The pvalRound function looks at a value (particularly p-values) and if the value is less than a given values (0.0001 be default) will return the character string “< 0.0001”, otherwise will return the value rounded to four decimal places. This is to help limit instances were rounding make p-values look like zero. The argument digits, which defaults to 4, controls the comparison value, i.e., 1*10^(-1*digits) and the rounnding.

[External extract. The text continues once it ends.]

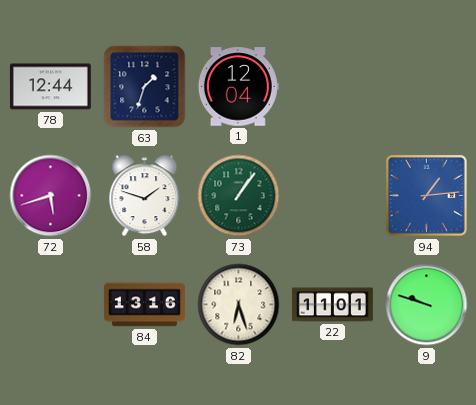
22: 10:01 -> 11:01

sphericityPlot (under development)

The sphericityPlot provides a scatter plot of the pairwise differences of the treatments for each subject in a Within Subjects Repeated Measures design.

dscfTest

The dscfTest is a function of two vectors, both required: response containing the response values and factor containing the levels of the factor. The two vectors should be in the same order. This function is a wrapper for NSM3::pSDCFlig function for doing the Steel-Dwass-Critchlow-Fligner post hoc test in a One-way nonparametric setting. This will return a data frame ready for kable consisting of the comparisons and their (adjusted) p-values.

anovaScreens

The anovaScreens function takes a data frame (via dataFrame) and two strings (via response and factor) to apply the screens idea and returns a data frame with the new screen columns. Error checking is done on the two string arguments to ensure that they 1) are just a single character string, and 2) are found in the names of the supplied data frame. Currently, anovaScreens only works for Oneway ANOVA models.

Private Functions

As of 3/30/2021, there is one private function which acts as a helper function: .strsplitN.

.strsplitN

The .strsplitN function splits strings generated by dunn.test::dunn.test on the “-“ and returns Nth word.

Shadowgram (under development)

The shadowgram function is under development. The goal is the bring the shadowgram from JMP to R via ggplot2. While the current code functions, there is still more work to be done to fine tune the function.

You can access this function through the following means

source("https://raw.github.com/neilhatfield/STAT461/master/rScripts/shadowgram.R")

# Example usage
shadowgram(
  dataVec = oreoData$Filling.Mass,
  label = "Filling mass (g)",
  layers = 60,
  aStep = 4,
  color = "blue"
)

Example Code (archive)

This sub-directory is acting as an archive of individual R files that served as example code for Spring 2020.

learnrTutorials

This sub-directory is where I’m working on creating some learnr based tutorials for STAT 461. They are in rather incomplete states.

writingReports

This is a new (as of Spring 2022) directory where I’m placing materials related to helping students write reports of their results in the ANOVA context.